Душа Лешки пьянствовала. Он был на верху блаженства. Пускай в деталях не все вышло так, как мечталось. Ерунда! Лишь бы первая звезда взошла на небосклон…
Через несколько дней счастье закрепилось!
Лешка стоял у сарая с голубятней. Мамай кормил своих пернатых питомцев. Голубей он крыл по-разному: «Пошла вон, шмара! Куда летишь, сучка? Сейчас перья повырываю, шалава!», но тут же и нежничал: «Крошечка, иди сюда», «Лапуля, куда ты дернулась?», «Голубушка, попей водицы». Он ловил голубушку и целовал ее в клюв, сюсюкал с ней, ласково оглаживал перышки.
Возле сарая с голубятней появилась Ольга.
— Чё приперлась? — спросил ее Мамай, спустившись из голубиной клети.
— Сандала ищу, — ответила она.
— Я с Сандалом не корешусь, — ответил Мамай.
— Козел он! — зло выпалила Ольга.
— Вон этого на замену возьми. — Мамай кивнул на Лешку.
— Не зелен? — придирчиво глянула Ольга на Лешку.
— Зеленый, но уже нахал, — усмехнулся Мамай. — На веранду идите. Там козлодёрка стоит.
У Ольги были пышные рыжие волосы, пышная грудь, полные губы, круглое розовощекое лицо. Фигурой она была даже полновата, но эффектна, с той округлой вульгарной приманчивостью, когда, мужчина, глядя на нее, думает только про одно… С тусклой теткой Надей-почтальоншей не сравнить. У Лешки, как у зайца, который не знает, спасется от лисы или нет, но уже лису видит, чует, затарабахало в груди сердце. Неужели сейчас опять случится?
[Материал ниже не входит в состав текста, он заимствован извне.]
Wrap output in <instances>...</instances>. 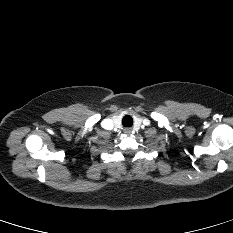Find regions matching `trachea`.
Listing matches in <instances>:
<instances>
[{
	"label": "trachea",
	"mask_w": 233,
	"mask_h": 233,
	"mask_svg": "<svg viewBox=\"0 0 233 233\" xmlns=\"http://www.w3.org/2000/svg\"><path fill=\"white\" fill-rule=\"evenodd\" d=\"M122 124L125 127H130L133 124V119L130 115H126L123 117Z\"/></svg>",
	"instance_id": "trachea-1"
}]
</instances>
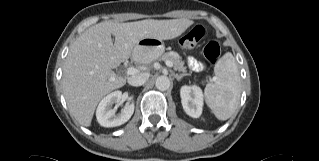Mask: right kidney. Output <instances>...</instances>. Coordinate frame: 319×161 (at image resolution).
I'll use <instances>...</instances> for the list:
<instances>
[{
	"label": "right kidney",
	"mask_w": 319,
	"mask_h": 161,
	"mask_svg": "<svg viewBox=\"0 0 319 161\" xmlns=\"http://www.w3.org/2000/svg\"><path fill=\"white\" fill-rule=\"evenodd\" d=\"M122 98L121 91H114L104 97L96 110L98 123L103 127H116L126 123L134 112V103H127L120 113L116 114V109L112 105L119 103Z\"/></svg>",
	"instance_id": "obj_1"
}]
</instances>
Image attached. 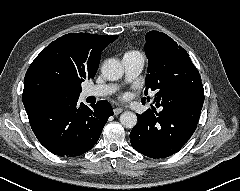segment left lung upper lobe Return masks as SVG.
Segmentation results:
<instances>
[{
    "instance_id": "left-lung-upper-lobe-1",
    "label": "left lung upper lobe",
    "mask_w": 240,
    "mask_h": 191,
    "mask_svg": "<svg viewBox=\"0 0 240 191\" xmlns=\"http://www.w3.org/2000/svg\"><path fill=\"white\" fill-rule=\"evenodd\" d=\"M144 50L149 62L145 95L155 92L156 107L187 94L192 86H202L200 74L187 52L168 35L148 32Z\"/></svg>"
}]
</instances>
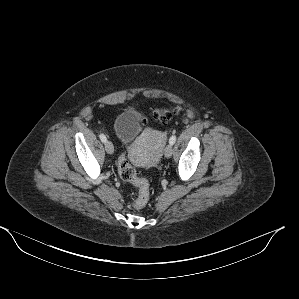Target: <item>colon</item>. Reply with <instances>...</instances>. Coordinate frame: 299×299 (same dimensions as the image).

Лешка уже немного влюбился в незнакомку пышечку Ольгу.
Веранда у Мамая сплошь в рисунках с полунагими бабами, будто полигон для любовных утех. Лешка уже с первым опытом. Правда, Ольга немного поломалась, шуточки ввертывала: «У тебя волосики уже выросли? Покажи…» Отдавалась она беззастенчиво, целовалась безумно, пленительно. Лешку с первого раза не отпустила. После свидания его аж покачивало.
— Ты сам-то чего ее не клеишь? — спросил он Мамая.
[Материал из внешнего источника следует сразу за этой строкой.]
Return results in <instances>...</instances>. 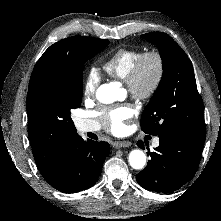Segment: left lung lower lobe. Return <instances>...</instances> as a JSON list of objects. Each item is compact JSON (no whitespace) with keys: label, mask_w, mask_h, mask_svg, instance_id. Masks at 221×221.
<instances>
[{"label":"left lung lower lobe","mask_w":221,"mask_h":221,"mask_svg":"<svg viewBox=\"0 0 221 221\" xmlns=\"http://www.w3.org/2000/svg\"><path fill=\"white\" fill-rule=\"evenodd\" d=\"M159 146L150 155L146 168L136 180L149 191L171 193L192 179L201 158L204 135L170 133L160 136ZM139 147L144 143L138 141Z\"/></svg>","instance_id":"1"}]
</instances>
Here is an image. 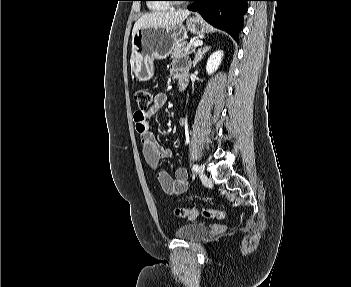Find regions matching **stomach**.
<instances>
[{
  "label": "stomach",
  "instance_id": "0dacf381",
  "mask_svg": "<svg viewBox=\"0 0 351 287\" xmlns=\"http://www.w3.org/2000/svg\"><path fill=\"white\" fill-rule=\"evenodd\" d=\"M203 34L207 28L198 17L188 18L186 25L171 28L148 27L139 29L132 37L130 66L140 81H147L153 76L155 59H166L173 46L183 41L187 32Z\"/></svg>",
  "mask_w": 351,
  "mask_h": 287
}]
</instances>
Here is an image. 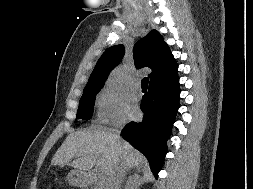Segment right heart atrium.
Here are the masks:
<instances>
[{
	"label": "right heart atrium",
	"mask_w": 253,
	"mask_h": 189,
	"mask_svg": "<svg viewBox=\"0 0 253 189\" xmlns=\"http://www.w3.org/2000/svg\"><path fill=\"white\" fill-rule=\"evenodd\" d=\"M97 121L103 125H118L125 120L123 96L113 88H104L96 100Z\"/></svg>",
	"instance_id": "1"
}]
</instances>
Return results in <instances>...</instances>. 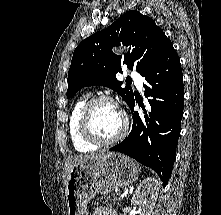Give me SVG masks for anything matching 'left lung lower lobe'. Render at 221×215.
<instances>
[{
    "label": "left lung lower lobe",
    "instance_id": "1",
    "mask_svg": "<svg viewBox=\"0 0 221 215\" xmlns=\"http://www.w3.org/2000/svg\"><path fill=\"white\" fill-rule=\"evenodd\" d=\"M143 77L147 106L136 97L128 105L133 115L129 135L111 151L124 153L156 171L163 185L171 176L184 106L180 59L169 44L155 65ZM135 101L143 112H135Z\"/></svg>",
    "mask_w": 221,
    "mask_h": 215
}]
</instances>
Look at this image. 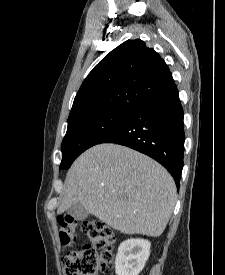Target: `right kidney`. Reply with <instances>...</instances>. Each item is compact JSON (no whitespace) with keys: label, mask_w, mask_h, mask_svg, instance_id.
I'll list each match as a JSON object with an SVG mask.
<instances>
[{"label":"right kidney","mask_w":225,"mask_h":275,"mask_svg":"<svg viewBox=\"0 0 225 275\" xmlns=\"http://www.w3.org/2000/svg\"><path fill=\"white\" fill-rule=\"evenodd\" d=\"M151 243L144 239L123 241L115 259L116 275H138L150 255Z\"/></svg>","instance_id":"ca27d5eb"}]
</instances>
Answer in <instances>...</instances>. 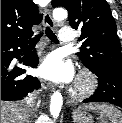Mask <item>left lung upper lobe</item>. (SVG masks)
<instances>
[{
  "mask_svg": "<svg viewBox=\"0 0 122 123\" xmlns=\"http://www.w3.org/2000/svg\"><path fill=\"white\" fill-rule=\"evenodd\" d=\"M53 7H65L69 24L82 31L83 42L76 53L89 70L122 68L121 44L115 20L106 0H52Z\"/></svg>",
  "mask_w": 122,
  "mask_h": 123,
  "instance_id": "left-lung-upper-lobe-1",
  "label": "left lung upper lobe"
}]
</instances>
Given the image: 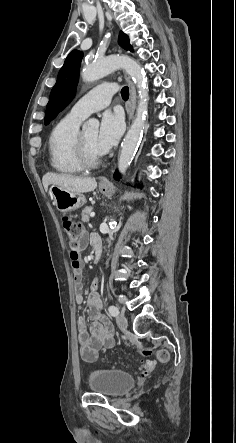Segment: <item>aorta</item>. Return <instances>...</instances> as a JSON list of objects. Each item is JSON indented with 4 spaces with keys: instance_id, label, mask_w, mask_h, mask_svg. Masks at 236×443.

— Эту драную кошку не хочу… Ко мне сегодня вечером Мариша придет. Такая лялька, еще в школе учится. Целячок ей сломал на прошлой неделе. Теперь ее разогнать надо, чтоб горячая стала.
— Какая Маринка? Из какой школы?
— Не твоего ума дело… Дуплись вон с лахудрой Ольгой и радуйся!
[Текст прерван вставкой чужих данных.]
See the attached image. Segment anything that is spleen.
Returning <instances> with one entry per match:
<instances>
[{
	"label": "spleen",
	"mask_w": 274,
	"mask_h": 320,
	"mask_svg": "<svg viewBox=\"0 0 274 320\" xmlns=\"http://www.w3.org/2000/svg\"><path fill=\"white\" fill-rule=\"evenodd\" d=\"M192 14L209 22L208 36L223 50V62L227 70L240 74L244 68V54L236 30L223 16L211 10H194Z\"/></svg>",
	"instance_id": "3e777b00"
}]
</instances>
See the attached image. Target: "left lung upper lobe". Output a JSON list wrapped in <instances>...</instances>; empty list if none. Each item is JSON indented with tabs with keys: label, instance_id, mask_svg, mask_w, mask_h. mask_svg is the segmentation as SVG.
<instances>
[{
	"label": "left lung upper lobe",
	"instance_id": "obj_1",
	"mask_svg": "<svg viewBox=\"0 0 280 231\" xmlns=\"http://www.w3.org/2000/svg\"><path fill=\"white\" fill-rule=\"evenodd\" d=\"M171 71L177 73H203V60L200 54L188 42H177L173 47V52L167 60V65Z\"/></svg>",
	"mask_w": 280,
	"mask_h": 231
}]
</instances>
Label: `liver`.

Лешка с подозрением и завистью взирал на Мамая. Он был крепок телом, жилистый, в татуировках, было в нем что-то животное, звериное; вероятно, такое нравилось опытным женщинам, в нем чувствовалась мужичья сила и плотская власть. О своих женщинах Мамай рассказывал грязно, с похабными подробностями, с насмехательским цинизмом. Лешка, мечтавший о мужском опыте, слушал с брезгливостью, но кое-что на ус мотал.
Сейчас он подивился. Надо же, Мамай Ольгой побрезговал! Да от нее с ума можно сойти… Какую-то девственницу из школы ждет. Безмозглым девкам такие, видать, нравятся. Чем с ними злее, тем для них слаще…
Не прошло и недели после объятий Ольги, Лешка ворвался в кабинет Семена Кузьмича, плачущим укорительным голосом набросился:
— Говорил я тебе, дед, дай книгу почитать! А ты попозже, попозже, — передразнивал деда.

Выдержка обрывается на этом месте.